Australia: Actions condemn
‘offshore’ refugee detention

 
BY RON POULSEN
SYDNEY — Thousands of people have joined a series of protests around the country in the wake of a Feb. 3 High Court ruling upholding Canberra’s indefinite “offshore” detention of refugees. The judgment cleared the way for 267 asylum-seekers who were in Australia for medical treatment to be returned to the Pacific island of Nauru.

Since 2012 the Australian government has detained refugees arriving here by boat at “processing” camps on Nauru or on Manus Island in Papua New Guinea. If they are granted asylum, they are forced to stay in those countries or resettle in Cambodia.

The refugees currently facing deportation, most of whom are from the Middle East and South Asia, include more than 90 infants and other children, several of whom were born in Australia.

“The High Court decision settled nothing,” Ian Rintoul, an organizer for the Refugee Action Coalition, told some 500 outside the Immigration department offices here Feb. 4. Denouncing off-shore refugee processing as “ethically and morally wrong,” he said the ultimate decision would be made not “in the High Court but on the streets.”

Common slogans at the rallies were “Let them stay!” and “Not in my name!” While some placards focused solely on the issue of children in detention, others read “Close Manus and Nauru! Not fit for children, not fit for anyone!”

The detention center on Manus Island was declared legal by the High Court in 2014. Papua New Guinea is one of the most underdeveloped countries in the world, in spite of vast mineral wealth extracted mainly by Australian mining conglomerates. It was a colony of Australia until 1975.

Nauru, with a population of just 10,000, gained formal independence in 1968. “Australian companies ripped the phosphate out of Nauru and profited from it,” Rintoul reminded the protesters. The recent doubling of Australian government “aid” to Nauru “has gone to the detention center. The people of Nauru have seen nothing,” he added.

Responding to Canberra’s claims that detainees are now able to freely move about Nauru, Rintoul pointed out, “Nauru is a very small island, about the size of Melbourne airport. There is nowhere to go.”

Speakers told several thousand who rallied here Feb. 8 about dangerous conditions at the detention centers, including violence by security guards and other physical and sexual abuse. Refugees in Nauru have reported conditions can be even worse outside the camps.
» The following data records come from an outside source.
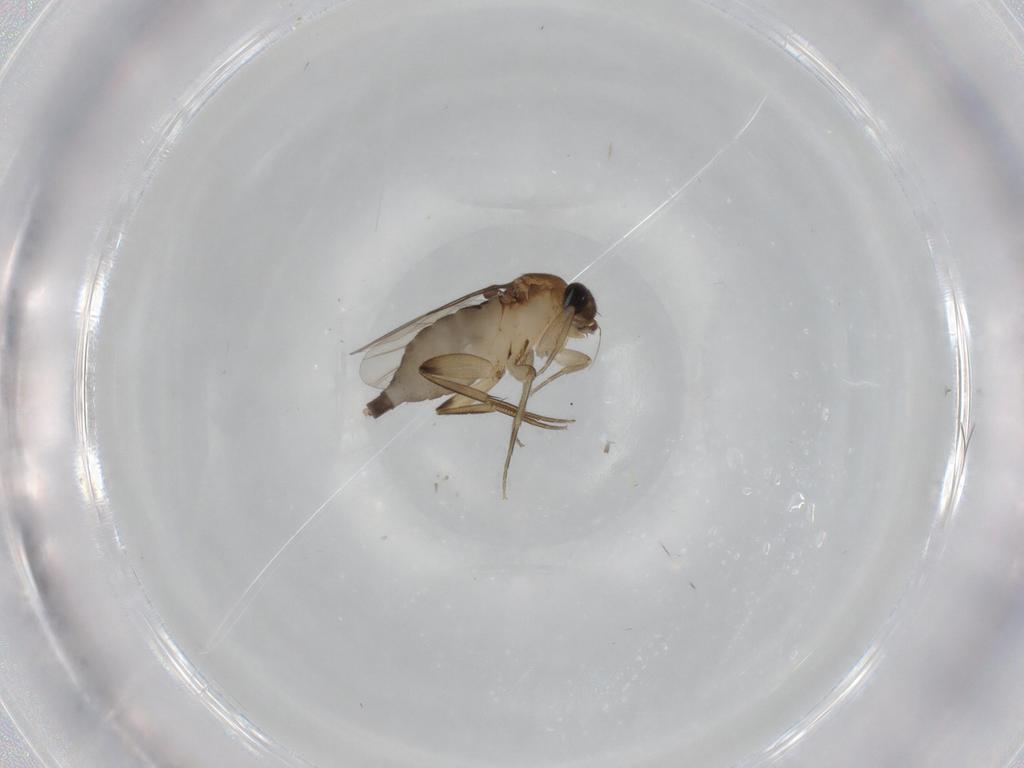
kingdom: Animalia
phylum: Arthropoda
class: Insecta
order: Diptera
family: Phoridae
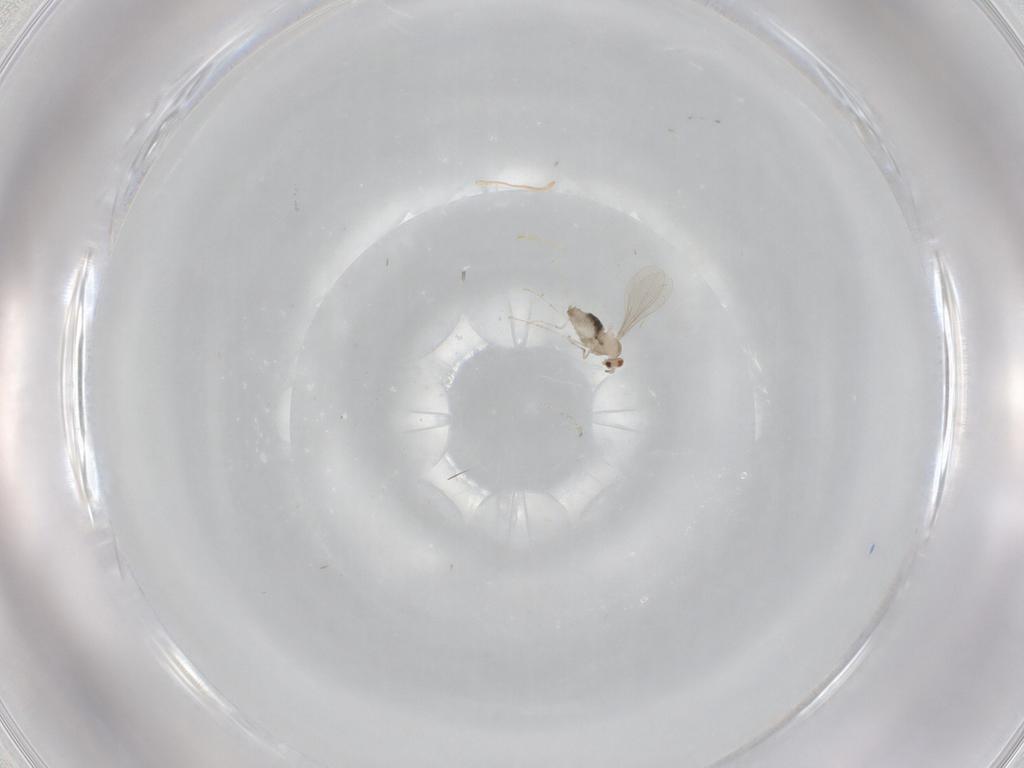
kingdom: Animalia
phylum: Arthropoda
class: Insecta
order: Diptera
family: Cecidomyiidae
Following the High Court ruling, Liberal Prime Minister Malcolm Turnbull declared he would proceed with the deportations in the name of discouraging “people-smugglers.”

Protesters picketed the New South Wales Labor opposition’s state conference Feb. 13 protesting federal Labor’s support to the government’s course. The Manus and Nauru centers were set up by the former Labor government.

Teachers, students and others have rallied outside a school in Victoria where some refugees are studying. Staff and others kept up a vigil against the deportations at a Brisbane hospital where a baby born in Australia, known as Asha, is being treated. On Feb. 21, in an effort to defuse the protests, Immigration Minister Peter Dutton announced that Asha and her family would be released into temporary “community detention.”